Background: Knowledge that liver tumours preferentially take their blood supply from the arterial blood supply rather than the portal venous system can be used for local delivery of treatment or for embolisation to cut off the blood supply to tumours.

Aims: To present histological evaluation of malignant and non-malignant hepatic tissue of one such therapy, selective internal radiation therapy (SIRT) with yttrium-90 microspheres, to decipher its principal mechanism of action.

Methods: The H&E stained sections of hepatic resection specimens from three patients with liver metastases from colorectal (CRC) cancer, who underwent hepatic surgery 4-9 months following SIRT, were examined and the pathological changes documented.

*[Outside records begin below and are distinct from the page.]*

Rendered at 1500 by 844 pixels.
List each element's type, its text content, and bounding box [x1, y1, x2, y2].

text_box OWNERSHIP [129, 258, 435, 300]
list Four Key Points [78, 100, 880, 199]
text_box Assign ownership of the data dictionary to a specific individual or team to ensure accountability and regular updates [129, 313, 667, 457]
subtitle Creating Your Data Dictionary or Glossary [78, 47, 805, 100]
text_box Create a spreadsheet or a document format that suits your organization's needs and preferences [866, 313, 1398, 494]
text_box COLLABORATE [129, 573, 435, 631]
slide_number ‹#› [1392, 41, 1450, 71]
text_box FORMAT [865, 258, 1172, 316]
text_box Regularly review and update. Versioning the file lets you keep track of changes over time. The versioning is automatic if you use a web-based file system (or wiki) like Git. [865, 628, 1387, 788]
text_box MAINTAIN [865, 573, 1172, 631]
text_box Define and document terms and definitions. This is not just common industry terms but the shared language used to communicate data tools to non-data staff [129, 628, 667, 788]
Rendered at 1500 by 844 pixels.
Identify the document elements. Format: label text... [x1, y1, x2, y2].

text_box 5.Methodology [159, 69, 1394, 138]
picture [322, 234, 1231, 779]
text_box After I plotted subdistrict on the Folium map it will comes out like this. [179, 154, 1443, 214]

Results: Resin microspheres were identified in the vascular tumour bed and vessels within the portal tracts of the background liver parenchyma. Microspheres were usually associated with giant cell reaction or histiocytes. In the tumour bed, tumour necrosis, mucinous alteration, collections of foamy histiocytes, ectatic vessels, calcification and fibrosis were observed. There was minimal cellular inflammatory response observed, suggestive of direct radiation injury as a non-immune mediated process.

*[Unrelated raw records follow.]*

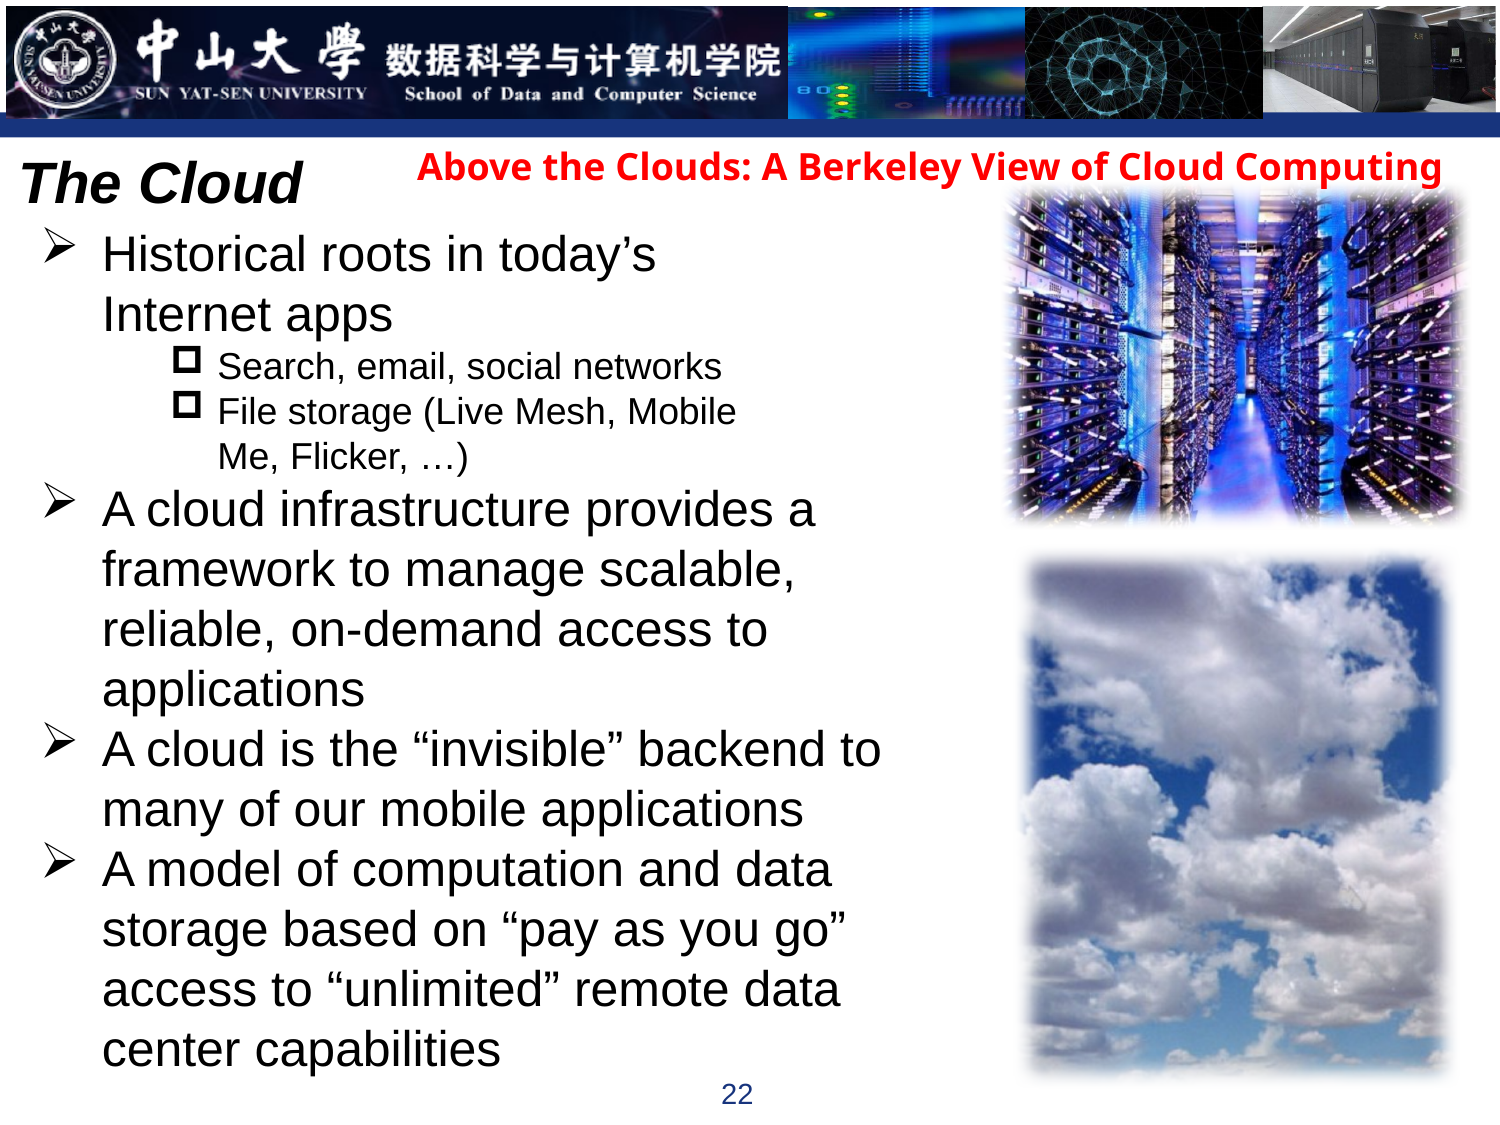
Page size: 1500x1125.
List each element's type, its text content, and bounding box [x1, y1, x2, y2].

picture [6, 6, 1496, 119]
picture [1013, 544, 1460, 1089]
slide_number 22 [562, 1085, 913, 1119]
text_box Above the Clouds: A Berkeley View of Cloud Computing [402, 135, 1474, 196]
picture [999, 180, 1473, 531]
text_box The Cloud [4, 137, 999, 223]
text_box Historical roots in today’s Internet apps Search, email, social networks File storage (Live Mesh, Mobile Me, Flicker, …) A cloud infrastructure provides a framework to manage scalable, reliable, on-demand access to applications A cloud is the “invisible” backend to many of our mobile applications A model of computation and data storage based on “pay as you go” access to “unlimited” remote data center capabilities [25, 214, 976, 1085]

Conclusions: We describe in detail the spectrum of histopathological changes in malignant tissue and liver parenchyma in patients with metastatic CRC treated with SIRT. Our findings are consistent with the hypothesis that the principal mechanism of action of SIRT appears to be via arterially directed delivery of highly radioactive microspheres in and around the vascular tumour bed rather than by micro-arterial embolisation.

Figure 1

Colour photomicrograph of a liver metastasis. R Douglas Wright developed a way of injecting blue gelatine via the hepatic artery and red gelatine via the portal vein to demonstrate the junction of hepatic artery capillaries and portal venules. Reproduced with permission from the Journal of Pathology and Bacteriology.

Figure 2

H&E section of liver tissue in patient with metastatic colorectal cancer 4 months after selective internal radiation therapy (200×). Shows characteristic microspheres in association with giant cell reaction (block arrow). Surrounding ‘sea’ of foamy histiocytes (fine arrows) is also seen.

Figure 3

Case 1. (A) Representative section of lesion 1 (20×) in segment IV, 40 mm in size, showing minimal tumour response (70% viable tumour cells) and few scattered foci of calcification. (B) Representative section of lesion 2 in left hepatectomy, 12 mm, with partial tumour response (30% viable tumour cells seen in entire lesion sampled). (C) Residual well demarcated metastatic colorectal adenocarcinoma next to responsive area showing fibrosis (20×), calcification and paucicellular fibrinous exudate adjacent to microspheres (D, 100×).

Figure 4

Case 2. Right hepatectomy with two synchronous tumours. (A) Representative section of lesion 1, 15 mm, showing complete pathological response. (B) No viable tumour cells were seen and the ‘intratumoural’ zone contains marked fibrosis, calcification and paucicellular fibrinous exudate. (C) Ectatic vessels with the larger calibre vessels showing hyalinisation and intimal thickening. (D) Gapping ectatic vessels in association with loose fibrinous exudate and foamy histiocytes.

Figure 5

Case 2. Right hepatectomy with two synchronous tumours. (A) Representative section of lesion 2, 10 mm, showing good partial pathological response. (B) (10×) and (C) (100×). Residual tumour (20% viable tumour cells), fibrosis and calcification are seen. (D) Mucinous change and foamy histiocytes (100×) are identified.

Figure 6

Case 3. Right hepatectomy with tumour nodule 40 mm showing good partial pathological response (30% viable tumour cells). (A) Tumour necrosis (10×) with inset (200×), to demonstrate the lack of inflammatory cells such as polymorphs within necrotic debris. (B) Fibrosis and ectatic vessels. (C) Foamy histiocytes in association with haemosiderin pigment. (D) Larger calibre vessels showing tortuosity and intimal alteration.